Abstract

Purpose: We wanted to determine whether or not the “susceptibility asymmetry index” (SAI) of acute stroke on the T2*-weighted image is related with successful recanalization using multimodal intra-arterial thrombolysis (IAT). Materials and Methods: The 81 patients who underwent multimodal IAT for middle cerebral artery (MCA) territory acute stroke were included in this retrospective study. The multimodal IAT included intra-arterial urokinase infusion, clot disruption by a microwire, microcatheter and balloon manipulation, and balloon angioplasty and/or stenting for the flow-limiting stenosis.
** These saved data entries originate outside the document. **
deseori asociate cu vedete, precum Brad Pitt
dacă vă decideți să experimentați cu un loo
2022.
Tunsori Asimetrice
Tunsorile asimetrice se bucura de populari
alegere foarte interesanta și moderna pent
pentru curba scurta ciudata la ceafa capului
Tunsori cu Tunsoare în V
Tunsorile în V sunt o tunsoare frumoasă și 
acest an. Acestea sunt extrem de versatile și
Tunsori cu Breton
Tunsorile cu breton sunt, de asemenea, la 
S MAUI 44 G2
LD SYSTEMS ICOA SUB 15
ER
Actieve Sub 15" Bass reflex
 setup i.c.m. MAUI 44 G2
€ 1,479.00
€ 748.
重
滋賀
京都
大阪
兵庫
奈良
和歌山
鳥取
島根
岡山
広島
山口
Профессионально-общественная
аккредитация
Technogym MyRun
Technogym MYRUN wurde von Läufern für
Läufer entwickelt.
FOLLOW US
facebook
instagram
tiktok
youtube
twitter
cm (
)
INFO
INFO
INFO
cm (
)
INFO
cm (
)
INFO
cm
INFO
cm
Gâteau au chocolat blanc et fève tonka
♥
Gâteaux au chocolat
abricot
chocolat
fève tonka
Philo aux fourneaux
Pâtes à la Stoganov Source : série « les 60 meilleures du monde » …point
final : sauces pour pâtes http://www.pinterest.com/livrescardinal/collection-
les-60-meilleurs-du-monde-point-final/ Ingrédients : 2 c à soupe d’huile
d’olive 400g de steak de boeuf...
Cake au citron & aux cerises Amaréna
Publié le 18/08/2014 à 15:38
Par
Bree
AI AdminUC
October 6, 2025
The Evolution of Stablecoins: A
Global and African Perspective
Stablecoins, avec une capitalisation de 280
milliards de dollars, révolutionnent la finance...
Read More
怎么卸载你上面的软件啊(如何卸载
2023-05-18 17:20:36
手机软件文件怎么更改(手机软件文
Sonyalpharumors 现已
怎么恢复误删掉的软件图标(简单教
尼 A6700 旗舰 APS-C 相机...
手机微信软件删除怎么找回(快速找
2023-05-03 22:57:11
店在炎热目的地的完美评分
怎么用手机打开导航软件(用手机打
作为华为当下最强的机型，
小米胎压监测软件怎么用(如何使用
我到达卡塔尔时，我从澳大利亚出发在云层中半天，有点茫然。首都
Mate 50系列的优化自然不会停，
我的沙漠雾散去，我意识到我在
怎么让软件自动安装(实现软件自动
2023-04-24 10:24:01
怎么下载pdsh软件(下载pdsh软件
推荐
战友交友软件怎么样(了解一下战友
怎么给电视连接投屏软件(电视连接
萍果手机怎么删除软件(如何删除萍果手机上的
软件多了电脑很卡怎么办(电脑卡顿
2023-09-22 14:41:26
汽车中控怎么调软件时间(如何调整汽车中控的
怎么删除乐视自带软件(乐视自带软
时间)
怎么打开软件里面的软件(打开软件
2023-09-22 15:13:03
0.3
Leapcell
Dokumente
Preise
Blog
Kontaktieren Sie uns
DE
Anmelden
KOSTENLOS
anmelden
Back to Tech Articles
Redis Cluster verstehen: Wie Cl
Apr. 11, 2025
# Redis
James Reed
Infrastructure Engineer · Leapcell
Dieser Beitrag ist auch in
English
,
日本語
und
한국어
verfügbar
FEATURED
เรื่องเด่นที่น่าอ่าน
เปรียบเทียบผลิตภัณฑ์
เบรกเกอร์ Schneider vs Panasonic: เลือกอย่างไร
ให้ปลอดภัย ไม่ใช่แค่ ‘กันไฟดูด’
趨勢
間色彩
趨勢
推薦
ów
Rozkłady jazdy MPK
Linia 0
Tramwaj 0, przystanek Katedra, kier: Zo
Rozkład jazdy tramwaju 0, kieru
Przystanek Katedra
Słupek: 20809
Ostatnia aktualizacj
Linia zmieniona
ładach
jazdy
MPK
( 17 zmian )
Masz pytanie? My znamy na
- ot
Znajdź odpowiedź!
The diameter of the susceptibility vessel sign was measured on the T2*-weighted gradient echo imaging (GRE), and the diameter of the contralateral normal MCA at the corresponding level was measured on magnetic resonance angiography (MRA); the ratio between these two diameters was defined as the susceptibility asymmetry index. The relation between the TICI (Thrombolysis In Cerebral Infarction) score of 2-3 after multimodal IAT and the SAI was assessed. The receiver operating characteristic (ROC) curve analysis was performed on the SAI to predict a TICI score of 2-3 after multimodal IAT. Results: The mean SAI of 81 patients was 1.66 ± 0.66. Seventy nine percent of the patients had a TICI of 2-3 after multimodal IAT. According to the ROC curve analysis, an SAI less than 1.3 was optimal for predicting the presence of stenotic lesion after recanalization (area under the curve: 0.821, sensitivity: 88.2%, specificity: 69.8%, p=0.0001), and the SAI ≤1.61 (area under the curve: 0.652, sensitivity: 60.9%, specificity: 70.6%, p=0.0226) could predict a TICI score of 2-3. The TICI score of 2-3 after multimodal IAT was achieved in 88.6% of the cases with a SAI ≤ 1.61 and in 67.6% of the cases with a SAI >1.61 (p=0.028). Conclusion: The lower SAI on T2*-GRE could predict stenotic lesion and successful recanalization after performing IAT.